So for the rest of you in present time...

She's weaned. We had our last nursing session on Monday, February 18, 2013, in the morning. Nineteen months and eleven days. She's nursed every single day since the day she was born until yesterday morning at least once a day. And oh, my gosh, it's so bittersweet to be done. Honestly, mostly bitter. I'm sure the sweet will come.


We did not have an easy start. We had a hellacious start, actually. I had a c-section (which I truly don't think was related to any issues we had) and we didn't get to do skin to skin time immediately, but I was holding her within the hour. In the recovery room, they tested her blood sugar (routine for 9lb or larger babies) and she failed, so they gave her a bottle of sugar water. I was devastated that I wouldn't get to feed her first, but after she downed the bottle in five seconds flat, she still latched on and ate like a champ (and from that moment on was pretty much an addict). From what I recall, it was uncomfortable in the hospital, but not painful.

Within the first two weeks, though, it had become excruciating. She was a sleepy eater, who would nurse for a couple minutes and then fall asleep. Because of that, she seemed to nurse around the clock, which meant pain around the clock.  What came first: the nursing around the clock or the pain? Did the nursing constantly cause the pain or was she nursing constantly because of the pain and she hated me a little bit for kicking her out of the womb?

I remember a friend visiting when Carys was eleven days old and she watched me get her latched on, and I was stomping the floor and clenching my fists and grimacing while doing it, and I'm pretty sure I scared the shit out of her. I remember putting off nursing her as long as I could just to delay the pain a little bit more. I literally had to psych myself up to do it. I remember the awful, godforsaken nights. The nights were the worst, when she just wanted to eat and I just wanted to feed her and I was too tired to help her with a good latch and the pain seemed a million times worse. I cried. A lot. I tried ice and heat and Soothies and lanolin and anything I could think of to help with the pain. I'm fairly sure that I took the pain meds that they'd given me for my c-section in order to help with the pain - and I hadn't needed them for c-section pain since day two.

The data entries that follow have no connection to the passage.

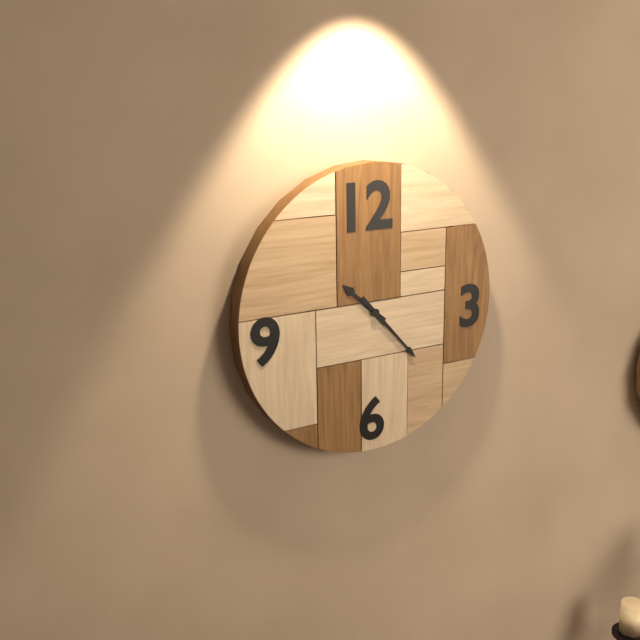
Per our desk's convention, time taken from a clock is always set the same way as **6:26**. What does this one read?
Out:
**10:23**
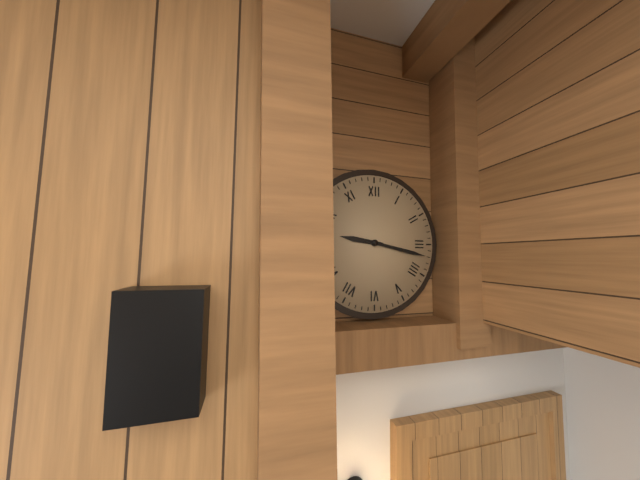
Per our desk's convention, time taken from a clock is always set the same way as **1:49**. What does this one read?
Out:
**9:17**
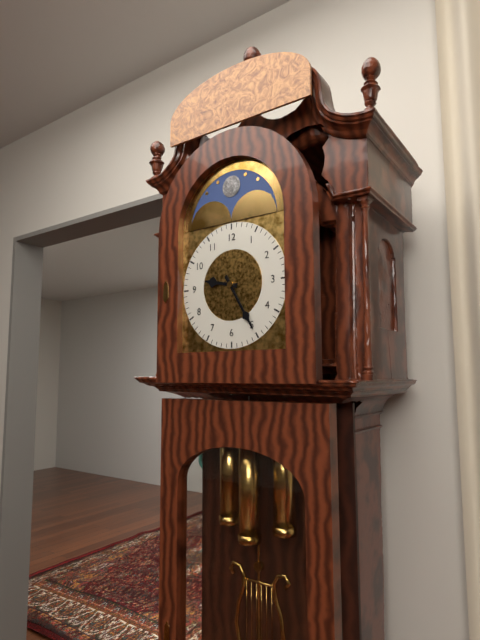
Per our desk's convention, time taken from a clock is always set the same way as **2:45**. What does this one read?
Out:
**9:25**
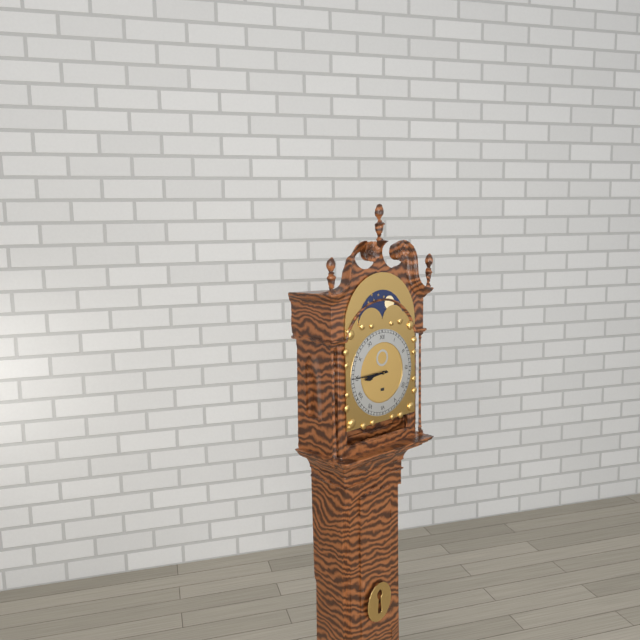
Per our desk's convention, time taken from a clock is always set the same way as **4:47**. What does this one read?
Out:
**8:45**
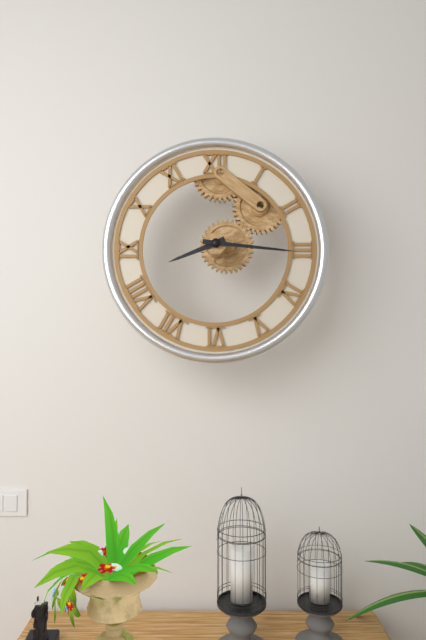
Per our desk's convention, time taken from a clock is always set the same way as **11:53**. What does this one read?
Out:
**8:16**
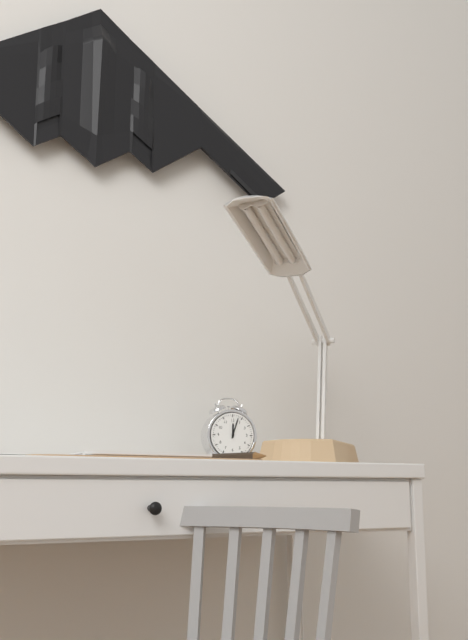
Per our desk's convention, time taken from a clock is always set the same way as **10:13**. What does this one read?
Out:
**12:03**
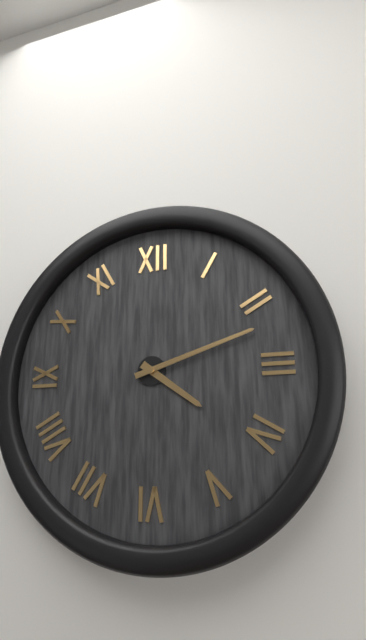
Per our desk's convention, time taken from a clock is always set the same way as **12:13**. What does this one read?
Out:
**4:12**
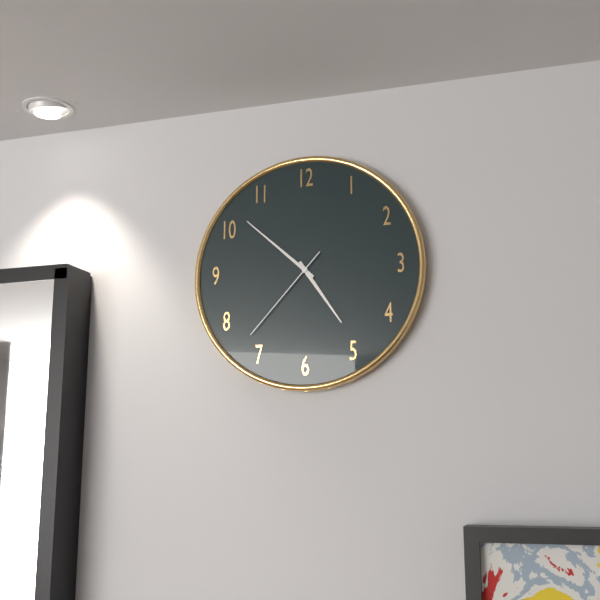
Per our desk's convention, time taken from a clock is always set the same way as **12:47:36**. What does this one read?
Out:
**4:52:37**
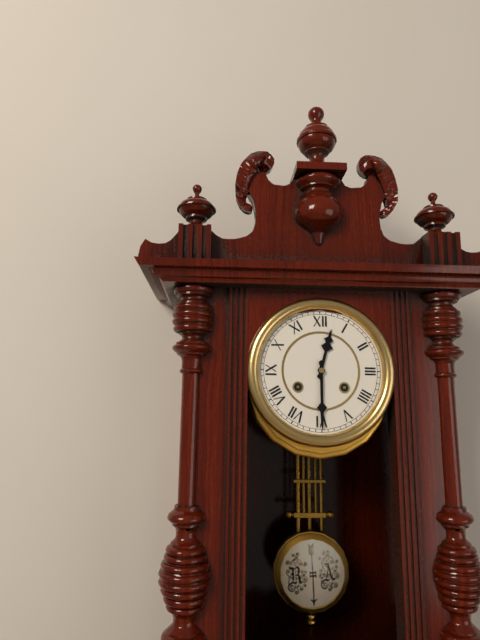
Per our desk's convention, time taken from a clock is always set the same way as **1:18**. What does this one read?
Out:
**12:30**
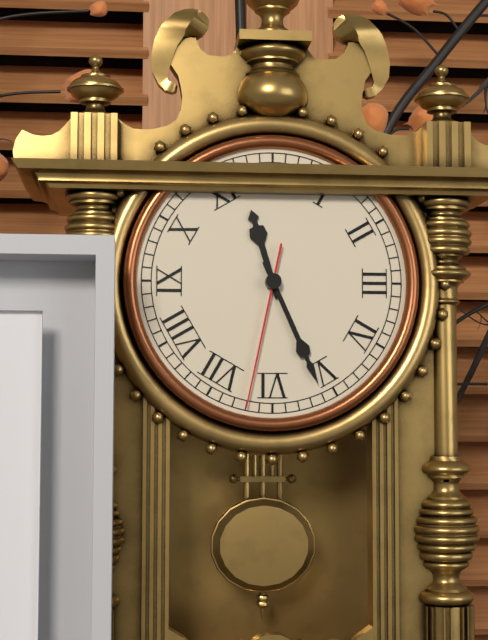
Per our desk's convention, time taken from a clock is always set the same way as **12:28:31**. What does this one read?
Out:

I had mastitis. Twice. (Surprising remedy? Potato slices. Google it.) I made the mistake of all mistakes and avoided having her nurse from the painful side, because it hurt SO bad. The second time, I learned my lesson and sucked it up, which helped it clear up more quickly.

I had thrush. And endless case of thrush. At least twice officially, corresponding to the antibiotics I was on for the mastitis, but it might have just been one really long bout or a hundred short bouts but whatever it was, thrush fucking blows. It's like a hundred pins being stuck into your nipples at once.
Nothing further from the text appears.